EXERCISE DIRECTIONS:
Omit every picture and output the rest of the records exactly as they are.

DATA PROVIDED:
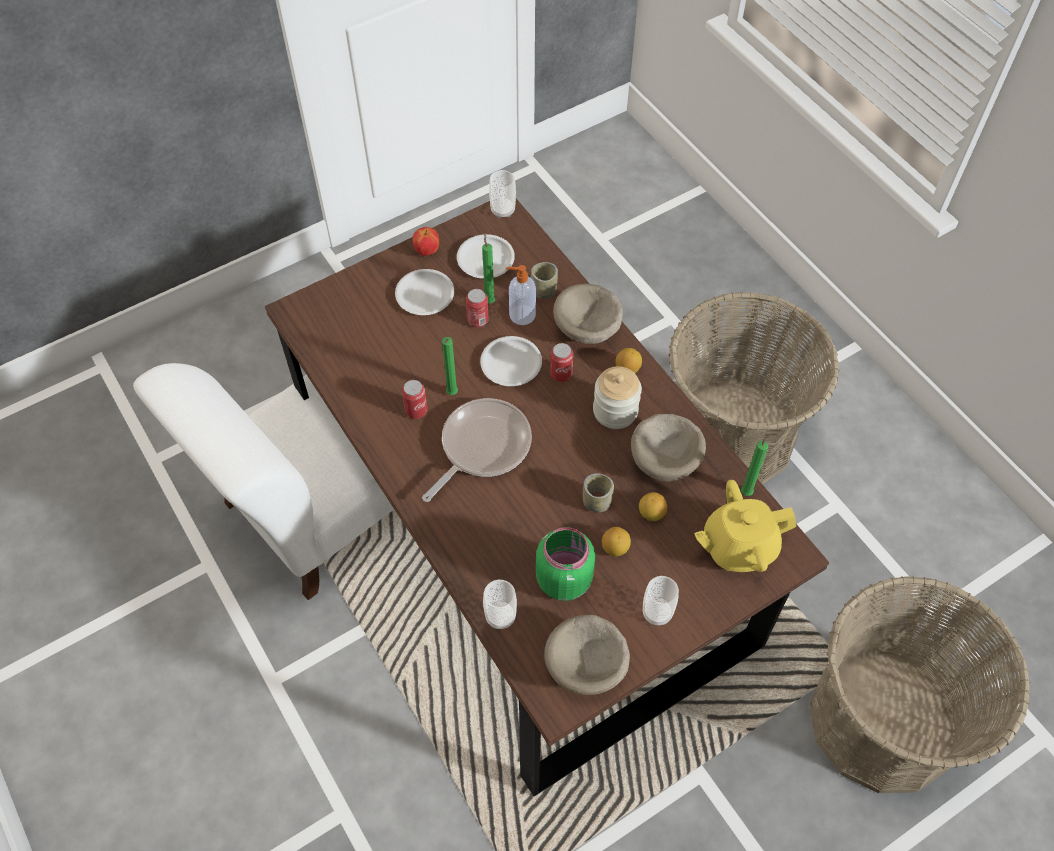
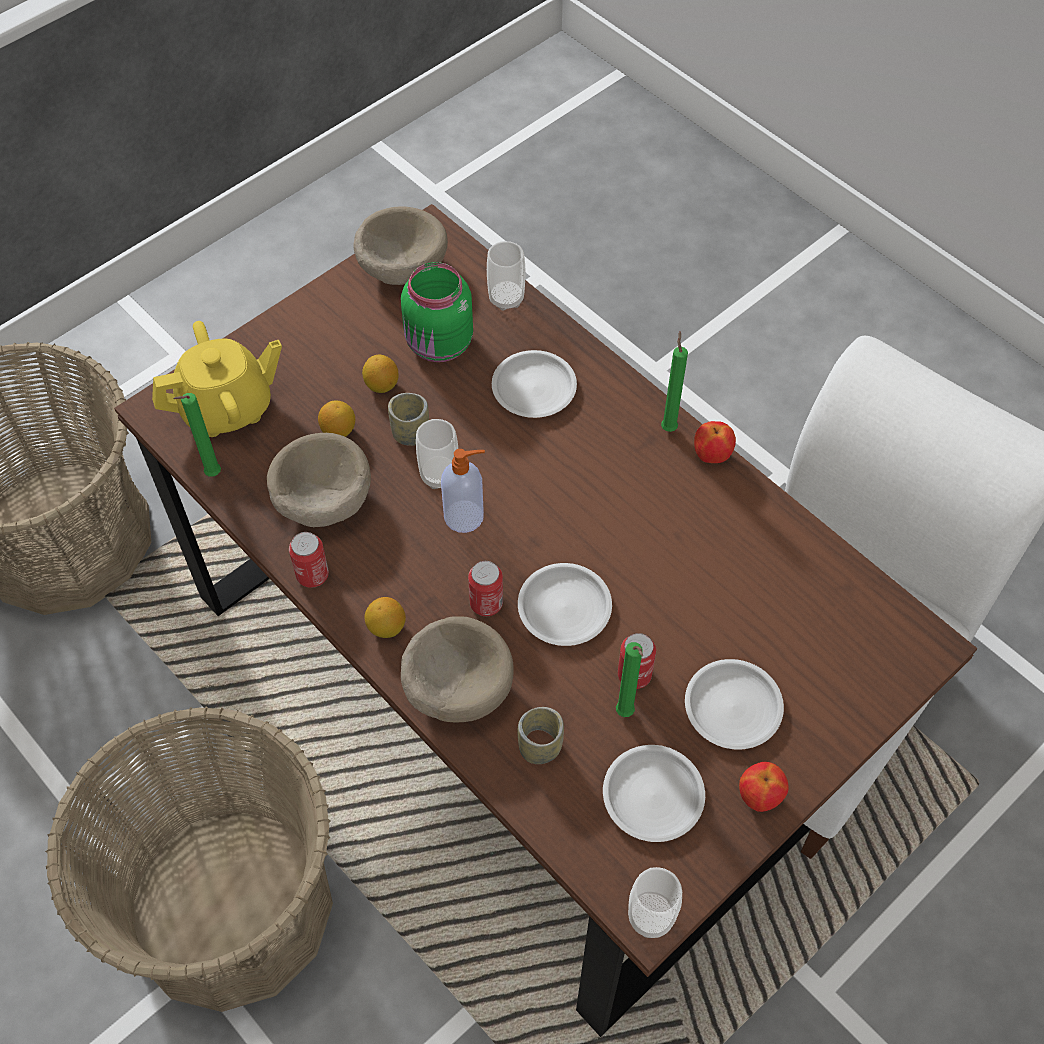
camera: 170 degrees right, 0 degrees up
(379, 451) = (711, 456): none -> apple
(416, 410) = (681, 517): can -> can (312, 575)
(451, 394) = (639, 547): green candle -> green candle (668, 426)
(482, 447) = (576, 481): frying pan -> none
(496, 526) = (533, 388): none -> white plate
(521, 315) = (567, 695): soap dispenser -> soap dispenser (465, 516)
(615, 411) = (399, 559): jar -> none
(657, 612) = (326, 326): cup -> cup (439, 475)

RESPONSE AREA:
camera: 170 degrees right, 0 degrees up
(379, 451) = (711, 456): none -> apple
(416, 410) = (681, 517): can -> can (312, 575)
(451, 394) = (639, 547): green candle -> green candle (668, 426)
(482, 447) = (576, 481): frying pan -> none
(496, 526) = (533, 388): none -> white plate
(521, 315) = (567, 695): soap dispenser -> soap dispenser (465, 516)
(615, 411) = (399, 559): jar -> none
(657, 612) = (326, 326): cup -> cup (439, 475)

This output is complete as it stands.